Companies that boast innovation and disrupt markets are without a doubt tempting investments, but are usually enthusiastically overpriced. The idea of a company taking over a growing industry attracts many investors that are eager to bid up the price of these companies. The saying “buy when everyone is selling and sell when everyone is buying” allows investors to avoid these securities. Tesla Motors (NASDAQ: TSLA) is obviously one of those companies that are priced with too much enthusiasm, and should not be invested in at these levels.
Quarterly Results
Last week the company released its quarterly earnings report for the second quarter of 2014. The company posted positive earnings and thus gapped upwards. However, even though the report was positive, the company still faces many challenges in its goal to meet the expectations forecasted by the company’s management.
Earlier this year, Tesla expected to produce 35,000 units of Model S electric vehicles by the end of this year. Now, the company has lowered its third quarter guidance to 7,800 Model S vehicles. The company states that the cut back on vehicles to be produced is due to the stoppage of production at its factory in order to complete the factory upgrade.
Previously, in order to meet its 35,000 end year goal, Tesla would have to reach 9,500 vehicles in the third quarter. However, before the third quarter estimate was announced, the company’s management board decided that it was necessary to temporarily halt production and prep the factory for the production of the Model X, Tesla’s new SUV electric vehicle.
Therefore, it seems that Tesla’s excuse for lowering its third quarter expectations are groundless.
Overly Optimistic Production Forecast
Tesla has produced 14,036 units of electric vehicles in the first two quarters of 2014. Add that figure to the third quarter guidance of 7,800, then that means that the company will need to produce about 13,100 electric vehicles in the fourth quarter in order to achieve its full end of year estimates. This means that the company will need to nearly double its third quarter production, which seems like an overly optimistic estimation.
Additionally, Tesla plans to deliver 100,000 vehicles by the end of 2015. Elon Musk, the founder and CEO of Tesla Motors, raised doubts about Tesla’s ability to meet that prediction by stating that the company’s annual production rate should grow beyond 100,000 units by the end of 2014 if the company executes according to plan and no serious macroeconomic shocks occur.
Since Musk is saying that it will meet its estimates if there are no obstacles, it is unlikely that Tesla will reach that figure with no setbacks, considering the constraints of the factory issues.

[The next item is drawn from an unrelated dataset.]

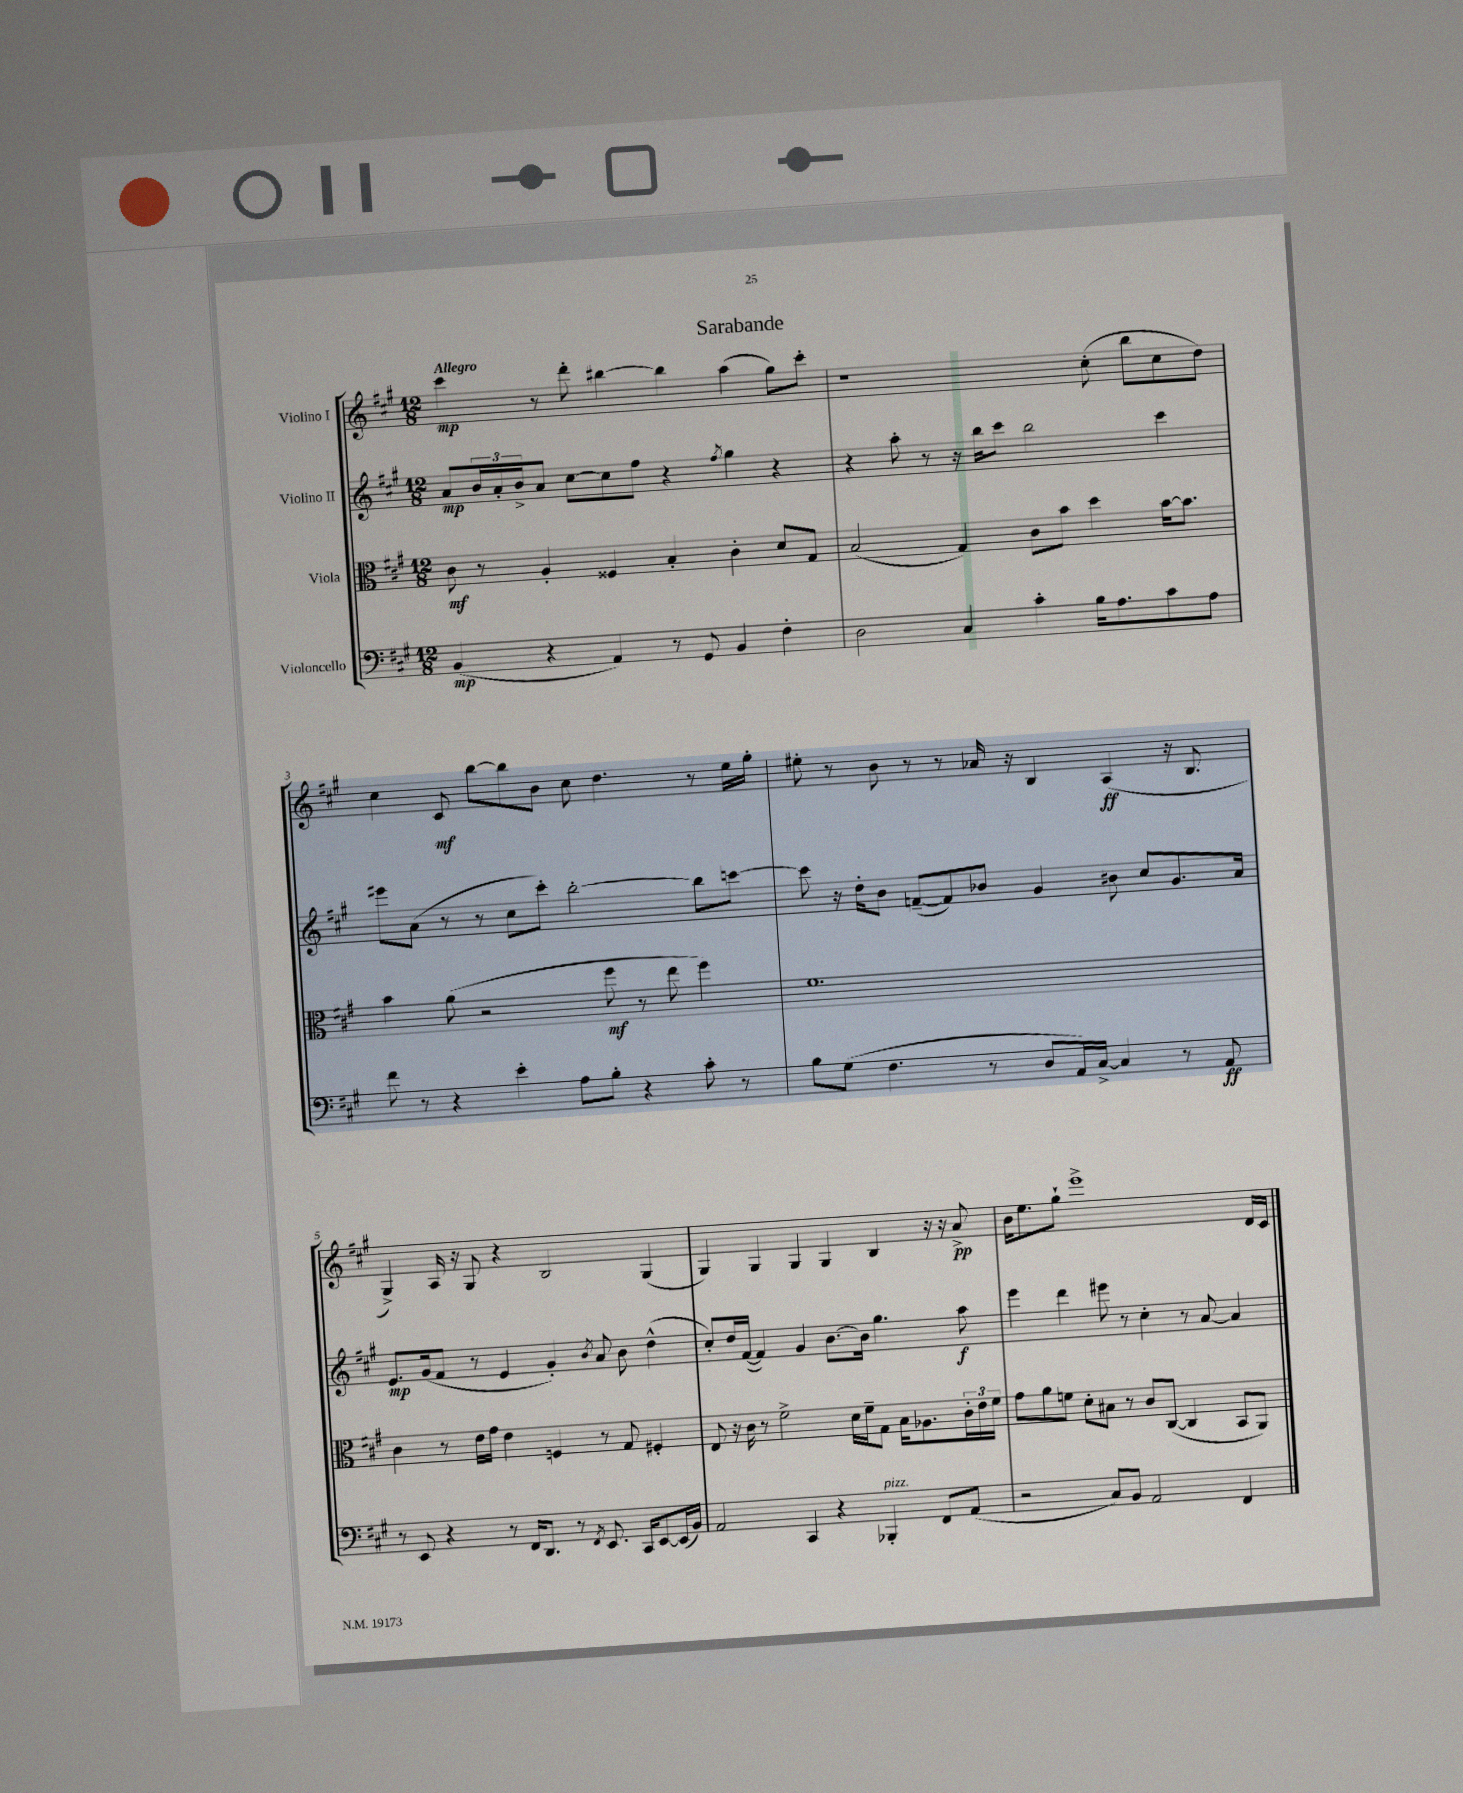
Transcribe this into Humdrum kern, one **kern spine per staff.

Risks For Expanding In China
In order to meet that 100,000 forecast for next year, Tesla is depending on the Chinese demand for its electric vehicles growing tremendously. However, a few challenges in China already are leading investors to doubt Tesla’s success.
The first comes from Chinese laws. The Chinese government provides consumers with a 10% tax relief for electric vehicles. However, this tax avoidance doesn’t apply to imports, which is the disadvantage that Tesla faces against domestic electric vehicle companies.

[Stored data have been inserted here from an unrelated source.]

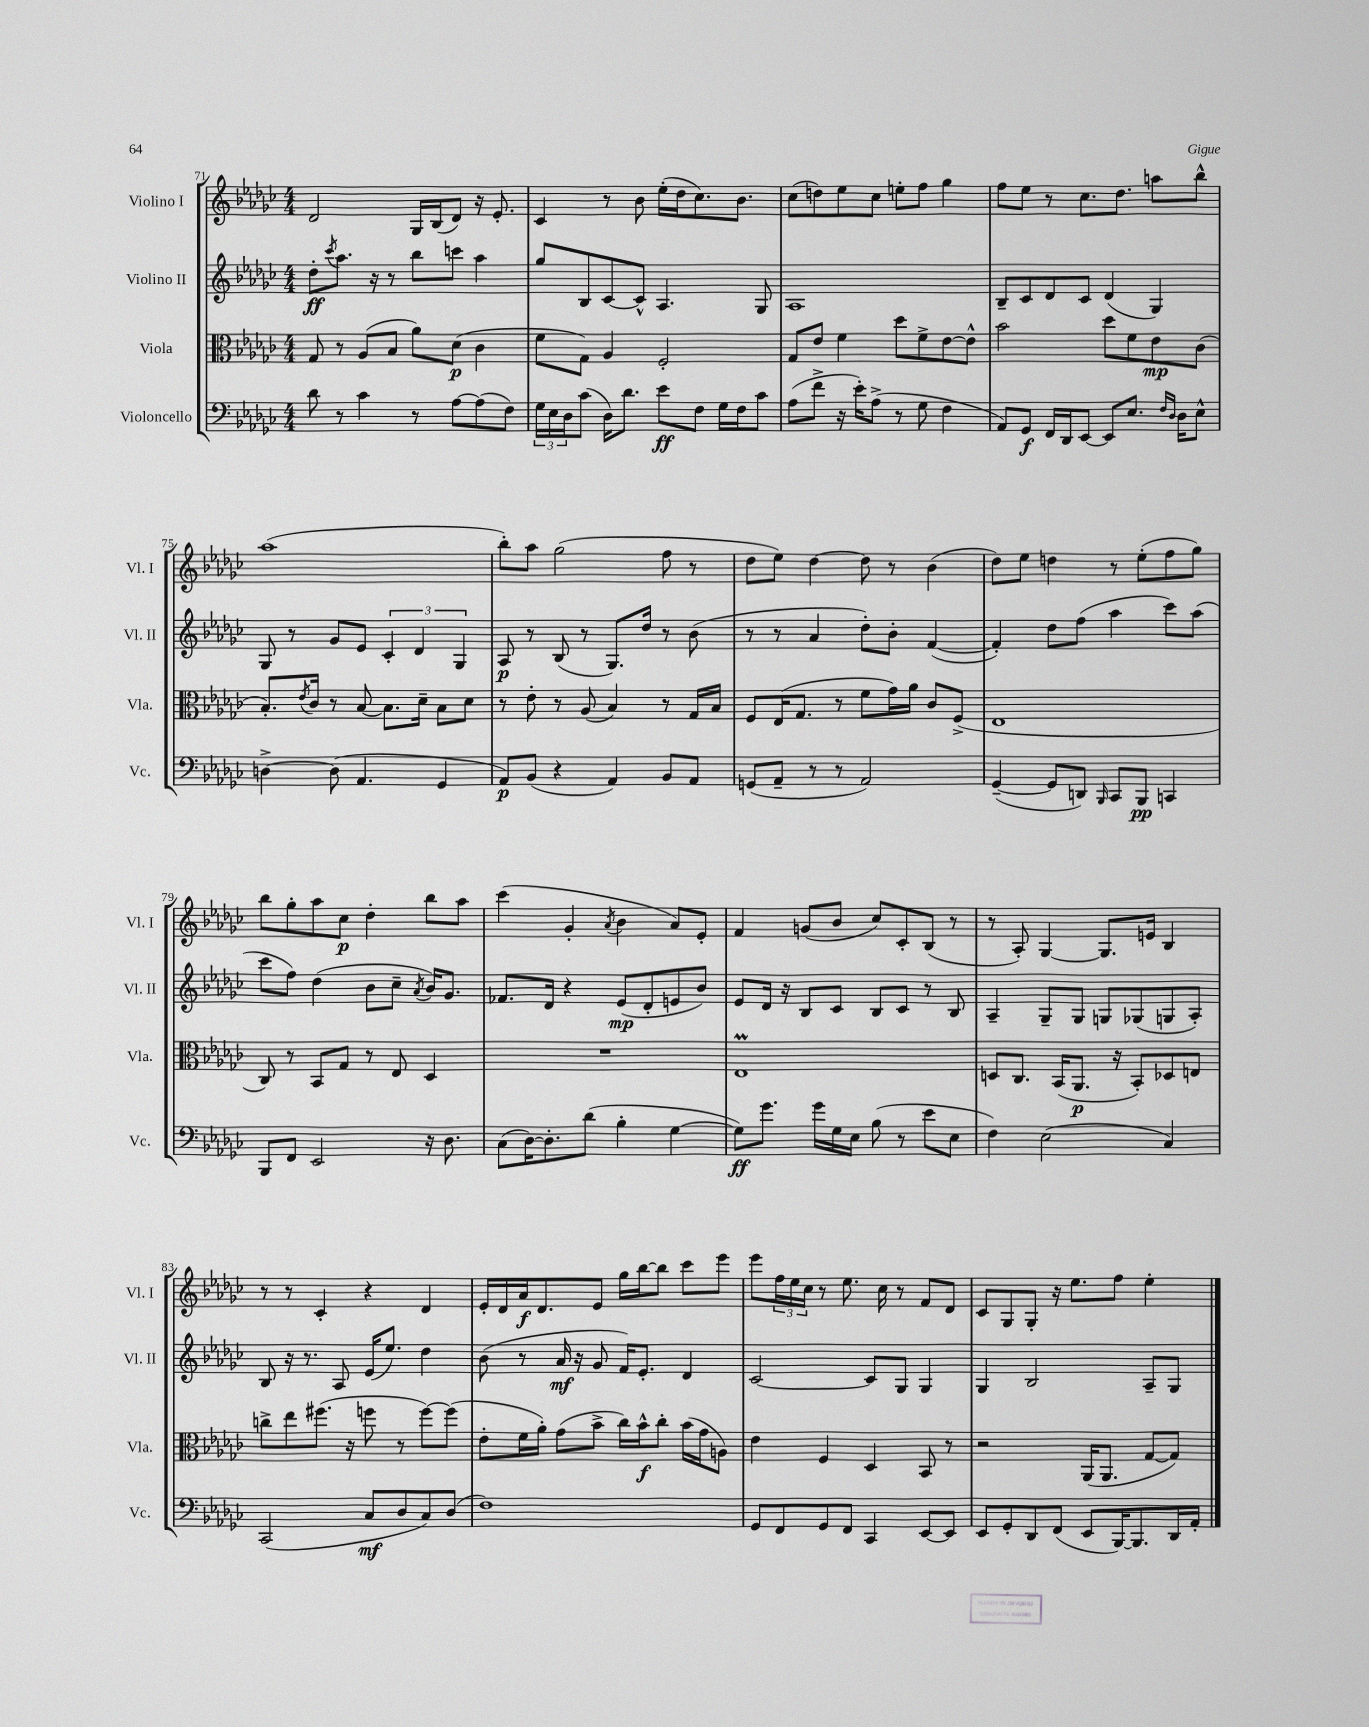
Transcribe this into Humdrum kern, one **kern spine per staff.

**kern	**kern	**kern	**kern
*staff4	*staff3	*staff2	*staff1
*clefF4	*clefC3	*clefG2	*clefG2
*k[b-e-a-d-g-c-]	*k[b-e-a-d-g-c-]	*k[b-e-a-d-g-c-]	*k[b-e-a-d-g-c-]
*M4/4	*M4/4	*M4/4	*M4/4
8d-	8G-	8dd-'	2d-
.	.	8qccc-	.
8r	8r	8.aa-	.
4c-	(8A-	.	.
.	.	16r	.
.	8B-	8r	.
8r	8a-)	8bb-	16G-
.	.	.	(16B-
[8A-	(8d-	8ccc	8d-)
(8A-]	4c-	4aa-	16r
.	.	.	8.e-'
8F)	.	.	.
=	=	=	=
24G-	8f	8gg-	4c-
24E-	.	.	.
24D-	.	.	.
(8c-	8G-)	8B-	.
16D-)	4A-	[8c-	8r
8.d-	.	.	.
.	.	8c-^^]	8b-
8e-	2F'	4.A-	(16ee-'
.	.	.	16dd-
8F	.	.	8.cc-)
16G-	.	.	.
16F	.	.	8.b-
8c-	.	8G-	.
=	=	=	=
(8A-	8G-	1A-	(8cc-
8f^	8e-	.	8dd)
16r	4f	.	8ee-
16e-')	.	.	.
(8A-^	.	.	8cc-
8r	8dd-	.	8ee'
8G-	8f^	.	8ff
4F	[8e-	.	4gg-
.	8e-^^]	.	.
=	=	=	=
8AA-)	2b-	8B-~	8ff
8GG-	.	8c-	8ee-
16FF	.	8d-	8r
16DD-	.	.	.
[8EE-	.	8c-	8.cc-
8EE-]	8dd-	(4d-	.
.	.	.	8.dd-
8.E-	8f	.	.
.	8e-	4G-)	8aa
16qqF	.	.	.
16qqD-	.	.	.
16D-	.	.	.
8E-^^	(8c-	.	8bb-^^
=	=	=	=
[4D^	8.B-')	8G-	(1aa-
.	.	8r	.
.	8qe-	.	.
.	16c-	.	.
(8D]	8r	8g-	.
4.AA-	[8B-	8e-	.
.	8.B-]	6c-'	.
.	.	6d-	.
.	16d-~	.	.
4GG-	8B-	.	.
.	.	6G-	.
.	8d-	.	.
=	=	=	=
8AA-)	8r	8A-	8bb-')
(8BB-	8e-'	8r	8aa-
4r	8r	(8B-	(2gg-
.	(8A-	8r	.
4AA-)	4B-)	8.G-)	.
.	.	16dd-	.
8BB-	8r	8r	8ff
8AA-	16G-	(8b-	8r
.	16B-	.	.
=	=	=	=
(8GG	8F	8r	8dd-
8AA-~	(16E-	8r	8ee-)
.	8.G-	.	.
8r	.	4a-	[4dd-
8r	8r	.	.
2AA-)	8f	8dd-')	8dd-]
.	16g-)	8b-'	8r
.	16a-	.	.
.	8c-	([4f	(4b-
.	(8F^	.	.
=	=	=	=
([4GG-~	1E-	4f'])	8dd-)
.	.	.	8ee-
8GG-]	.	8dd-	4dd
8DD)	.	(8ff	.
16qqBBB-	.	.	.
8CC-	.	4aa-	8r
8BBB-	.	.	(8ee-'
4CC	.	8ccc-)	8ff
.	.	(8aa-	8gg-)
=	=	=	=
8BBB-	8C-)	8ccc-	8bb-
8FF	8r	8ff)	8gg-'
2EE-	8BB-	(4dd-	8aa-
.	8G-	.	8cc-
.	8r	8b-	4dd-'
.	8E-	8cc-~	.
.	.	8qa-	.
16r	4D-	16b-)	8bb-
8.D-	.	8.g-	.
.	.	.	8aa-
=	=	=	=
(8C-	1r	8.f-	(4ccc-
[16D-)	.	.	.
8.D-']	.	16d-	.
.	.	4r	4g-'
(8d-	.	.	.
.	.	.	8qa-
4B-'	.	(8e-	4b-
.	.	8d-'	.
[4G-	.	8e	8a-)
.	.	8b-)	8e-'
=	=	=	=
8G-])	1E-	8e-	4f
8.g-	.	16d-	.
.	.	16r	.
.	.	8B-	(8g
16g-	.	.	.
16G-	.	8c-	8b-
16E-	.	.	.
(8B-	.	8B-	8cc-)
8r	.	8c-	8c-'
8e-	.	8r	(8B-
8E-	.	8B-	8r
=	=	=	=
4F)	8D	4A-~	8r
.	8.C-	.	8A-')
(2E-	.	8G-~	[4G-
.	(16BB-	.	.
.	8.AA-	8G-	.
.	.	8G	8.G-]
.	16r	.	.
.	8BB-')	(8G-	.
.	.	.	16e
4C-)	8D-	8G	4B-
.	8E	8A-')	.
=	=	=	=
(2CC-	8cc^	8B-	8r
.	8ee-	16r	8r
.	.	8.r	.
.	(8.ff#	.	4c-'
.	.	8A-	.
.	16r	.	.
8C-	8ff	(16e-	4r
.	.	8.ee-)	.
8D-	8r	.	.
8C-)	[8ff)	4dd-	4d-
(8D-	(8ff]	.	.
=	=	=	=
1F)	8e-'	(8b-	16e-'
.	.	.	16d-
.	16f	8r	16a-
.	16a-')	.	8.d-
.	(8g-	16a-	.
.	.	16r	.
.	8b-^	8g-	8e-
.	16cc-)	16f)	16gg-
.	16b-^^	8.e-'	[16bb-
.	8cc-'	.	8bb-]
.	(16b-	4d-	8ccc-
.	16g-	.	.
.	8A)	.	8eee-
=	=	=	=
8GG-	4e-	[2c-	8eee-
8FF	.	.	24ff
.	.	.	24ee-
.	.	.	24cc-
8GG-	4F	.	8r
8FF	.	.	8.ee-
4CC-	4D-	8c-]	.
.	.	.	16cc-
.	.	8G-	8r
[8EE-	8BB-	4G-	8f
8EE-]	8r	.	8d-
=	=	=	=
8EE-	2r	4G-	8c-
8GG-'	.	.	8G-
8DD-	.	2B-	8G-'
(8FF	.	.	16r
.	.	.	8.ee-
8EE-	(16AA-	.	.
.	8.AA-	.	.
[16BBB-)	.	.	8ff
8.BBB-]	.	.	.
.	[8G-	8A-~	4ee-'
16DD-	8G-])	8G-	.
16AA-'	.	.	.
==	==	==	==
*-	*-	*-	*-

Secondly, the charging stations in China are not compatible with Tesla vehicles. When asked to speak more about this issue, Musk swept the risks about incompatibility under the table. However, this is a very significant risk.
Third, there are fewer infrastructures set up for providing service to customers in China, and Tesla could be slapped with dissatisfied customers, which would drag down demand.
The Model X
The release of the highly anticipated Model X is delayed again. Musk pushed the date for the vehicle’s unveiling to at least the second quarter of 2015.
Additionally, on the road testing for the Model X will not begin until the first quarter of the same year. This means that in order for the car to be released during the second quarter, the car will have to test perfectly during that time. There is a high chance of a fault being discovered during the testing phase, and delaying the release of the vehicle even further.
The Gigafactory
According to sources, Musk will confirm a location for the Gigafactory within the next few months. The gigafactory is planned to be open and running by 2017, and produce more lithium ion batteries in one year than the entire world has made in 2013.
Musk has already signed on Panasonic (OTCPK: PCRFY) as its partner. Paansonic will provide about 30% of the total $4 to $5 billion funds to get the gigafactory off the ground and running
In order to make the 2017 deadline, Tesla has already started work at multiple different potential locations for the gigafactory. The company plans to focus on building construction quickly once the final location is confirmed and announced. This move shows just how tight Tesla’s deadline is.
Also, state legislators are notoriously slow at approving and signing bills, making is difficult for Tesla to get the legal documents to even start building a structure. Thus, supply chain constraints seem to be a very possible future for the electric car company.
Conclusion
Tesla is without a doubt an incredible business, in terms of impact on the world and impact on the market. However, Tesla is absolutely terrible as an investment at current trading levels. Meeting its short term and long term guidance figures are extremely difficult and unlikely. Lowered third quarter production, challenges in its expansion into China, delays of its Model X vehicle, and delayed Gigafactory are all obstacles that will likely bring Tesla down.